Related: A Step-by-step Guide to Building and Profiling the Right B2B Leads List
#3 Too long messages
Nobody has the time to read long paragraphs in an email unless it’s from a friend or family member.
The main reason why most marketers write long emails is that they try to explain everything there is to know about their offer or the brand.
The purpose of your email is to make your recipient take the next step, which could be: either request more information on the subject or click on the sign-up link provided in the email. You can’t expect your prospects to reach into their pockets right after reading your email.
It’s your first interaction with them and should be carried out as such.
Related: Ways Your Emails Can Stand Out From Other Emails Prospects Get
#4 Not using line breaks
Further to my previous point, long paragraphs without line breaks can be confusing and a huge deterrent for readers.
When you are writing an email, start a new paragraph after every two lines. Doing so improves readability and makes your message easy to understand as opposed to a text-heavy email.
#5 Using too many images
Perhaps, one of the main reasons your email is not converting is that you are using too many images in your message. Visuals are great and all, but they are resource-heavy as well. Most people who check their emails on the go or while sitting in a coffee shop may not have access to high-speed Internet. By the time the images in your email load, it’s already too late.
Let emails be emails. Always use text in the body of the email to optimize them for fast loading. If you must send an image or a PDF file, use attachments instead.
#6 Unsolicited Emails
Sending unsolicited emails is a waste of time and resources. To fix this, you might want to go back to the drawing board and start things over.
Do you collect emails from gated channels or simply buy an email database from a third party? Your approach to collecting emails can mean the difference between your marketing success and failure. Therefore, it is always recommended to collect emails on your own or outsource the process to someone who understands your niche, target audience, and your ultimate objective.
#7 Mishandling Unsubscribers
Marketers freak out when someone opts out of their newsletter, which is probably why they tend to make it difficult for their subscribers to leave. And they do that by making it a multi-step process. Sometimes, they even ask for the reason to unsubscribe, which only adds to the frustration.
Even if you make them stay by force, you will end up with a sulking subscriber who is going to roll eyes every time they receive your email.
Instead, you must come up with an offer or something valuable that they can’t ignore, such as personalized advice or a free ebook that they might find useful. If they leave now, chances are they will come back to you because of the value that you offer.
#8 Relying too much on email marketing
This may sound counterintuitive, but you have to swallow the bitter pill.

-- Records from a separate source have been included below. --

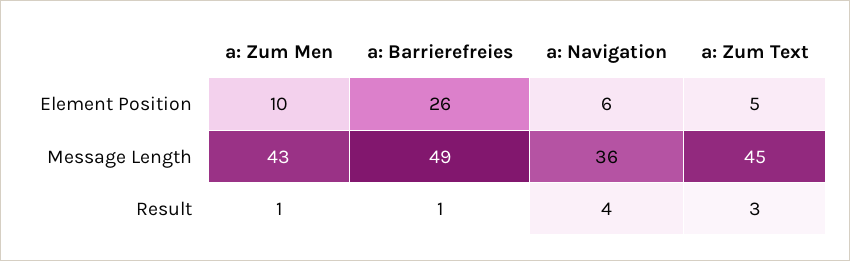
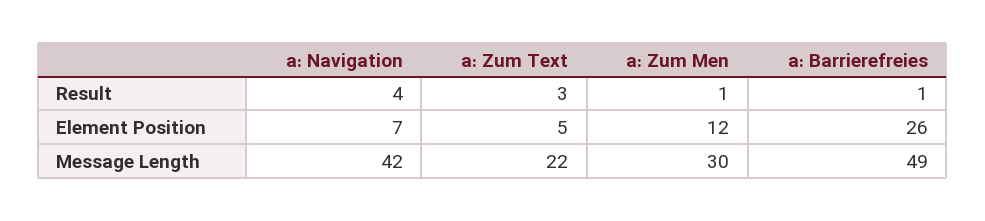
  {
    "a: Zum Men": {
-     "Element Position": 10,
+     "Element Position": 12,
-     "Message Length": 43,
+     "Message Length": 30,
      "Result": 1
    },
    "a: Barrierefreies": {
      "Element Position": 26,
      "Message Length": 49,
      "Result": 1
    },
    "a: Navigation": {
-     "Element Position": 6,
+     "Element Position": 7,
-     "Message Length": 36,
+     "Message Length": 42,
      "Result": 4
    },
    "a: Zum Text": {
      "Element Position": 5,
-     "Message Length": 45,
+     "Message Length": 22,
      "Result": 3
    }
  }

Relying solely on email marketing for lead generation or conversions might be a bad idea, especially when there are several other platforms that can bring in qualified leads for your business.
For instance, using LinkedIn as a platform for outreach can help you discover potential clients as well as various collaboration opportunities that might benefit your business in the long run.
Similar to emails, you can use certain tools to send LinkedIn automated messages to your target audience without appearing suspicious to the algorithm.
Related: 5 Ways To Strengthen Your Email Marketing Campaign
Apart from the above-mentioned mistakes that most marketers make, you should also be wary of common malpractices like being too casual in your approach, using click baits, and sending a common, overused template to everyone on your email list.
In a nutshell, when it comes to email marketing, the intent should be to help your recipients learn something new and valuable and not sales-oriented. If you do that, things will fall into place on their own.